In Elul, a letter signed by Gedolei Yisrael from across the spectrum was published. It quoted a passuk from sefer Yechezkel (22:26): “Vayechalelu kodoshai bein kodesh lechol lo hivdilu ubein hatamei letahor lo hod’iu umiShabsosai he’elimu eineihem — They desecrated that which was holy to Me, they did not differentiate between the holy and the secular, between the profane and the pure … and they ignored My Shabbos.”
Less than a week after the letter was publicized, dozens of embittered El Al employees went on strike. This action indirectly led to the company declaring bankruptcy and going into receivership.
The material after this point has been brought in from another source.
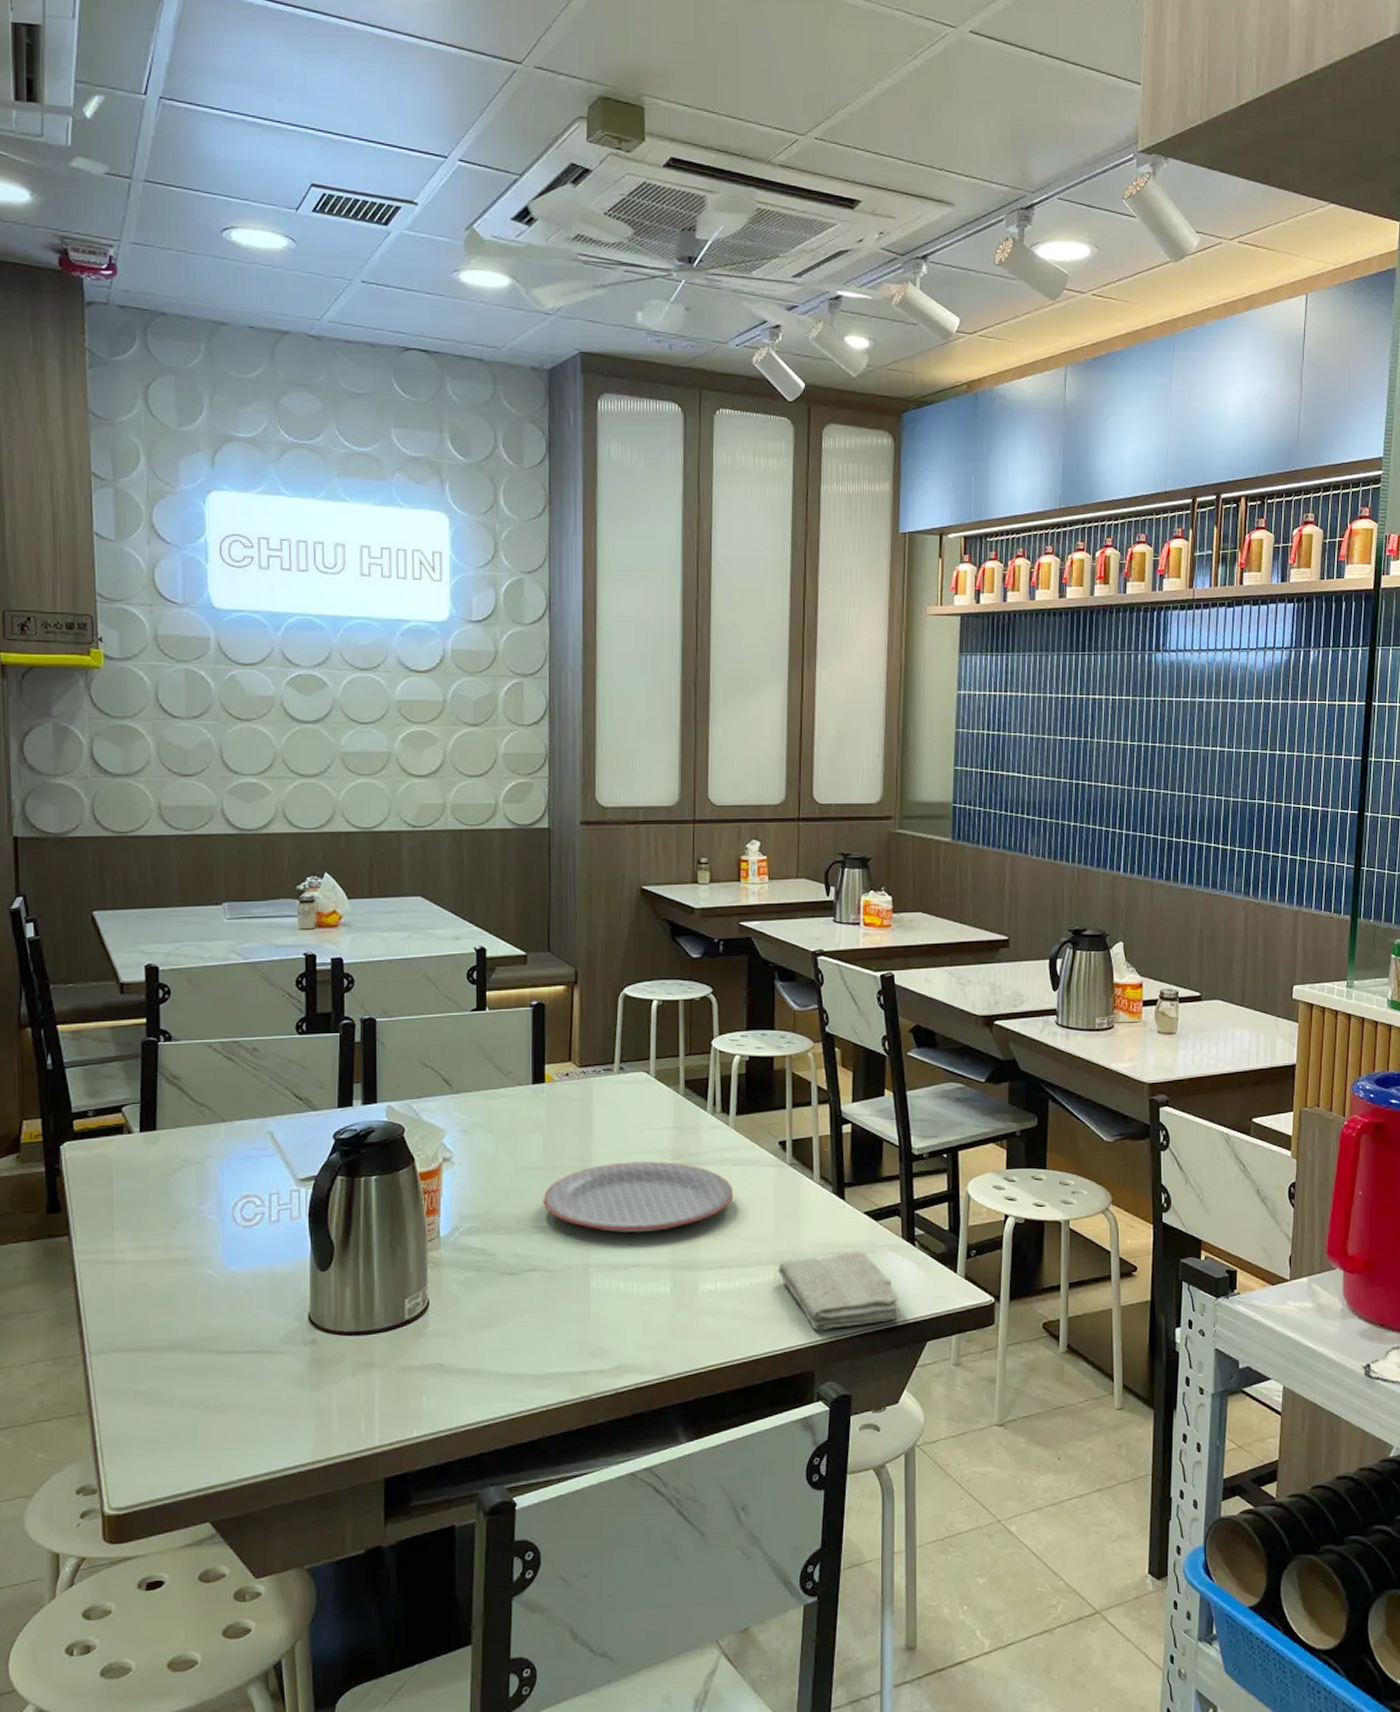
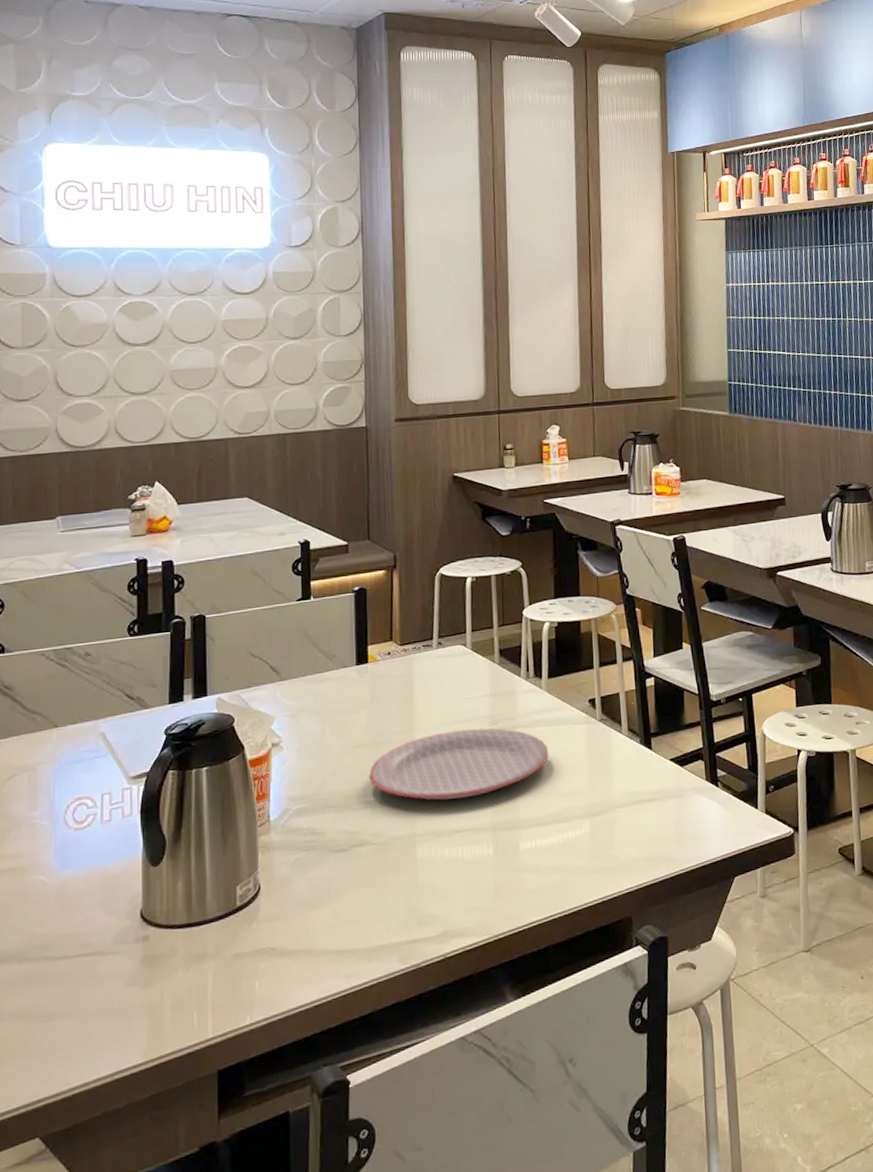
washcloth: present [777,1251,901,1331] -> none [592,796,709,877]

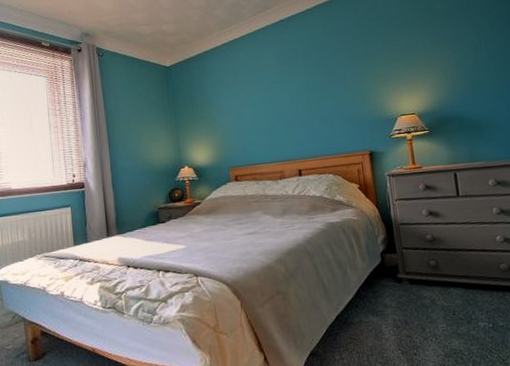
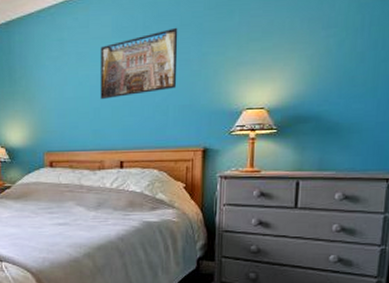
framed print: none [269,54,339,117] -> present [100,27,178,99]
Rabbi Yaakov Litzman, who resigned this week from his job as health minister, is not working in the individual arena. He has not come to enforce Shabbos observance in every Jewish home. In contrast to the gloomy forecasts of various pundits and self-serving commentators, Litzman is not looking to “chareidize” the residents of Tel Aviv, nor does he want to interfere in their lives. He does want to preserve the status quo — that promise made by David Ben Gurion, Israel’s first prime minister, to the then-Welfare Minister Harav Yitzchak Meir Levin, zt”l.
This is what Mr. Ben Gurion wrote: “It is clear that the legal day of rest in the Jewish state will be Shabbos. Likewise, permission will be granted to Christians and those of other religions to rest on their weekly day of rest.”
Regretfully, shamefully and distressingly, this promise was not enforced and not preserved. Jews are forced to desecrate Shabbos in the Jewish state.
There is a great deal of chillul Shabbos throughout the country. No one is so foolish as to think that only Israel Rail desecrates the Shabbos; it is simply a more recent member of an existing club. But there is a significant difference between government symbols that benefit from public sponsorship and are in the public eye, and individuals who desecrate Shabbos in their homes and private businesses.
Israel Rail is a public entity, a government symbol. The government is the one overseeing the pace of construction and upgrades. How painful it is to see hardworking Jews trying to eke out a living, forced to spend Shabbos under the baking sun on the rail tracks between Dimona and Beer Sheva. Don’t they also deserve a day of rest like the other citizens of Eretz Yisrael? Like the other citizens of the world?
Yes, this government has been good for the chareidim. Many injustices of recent years have been rectified. But where chillul Hashem exists, no chareidi can continue to tread. To continue to sit in this government is a chillul Hashem of great proportions. Shabbos will not go bankrupt, but we, as believing Jews, have nothing to seek there.
Praiseworthy are you, Rabbi Litzman. You have received a reward for the drishah, for what you have done, and for the prishah, the departure. Blessed is he who sanctifies Hashem’s name in public.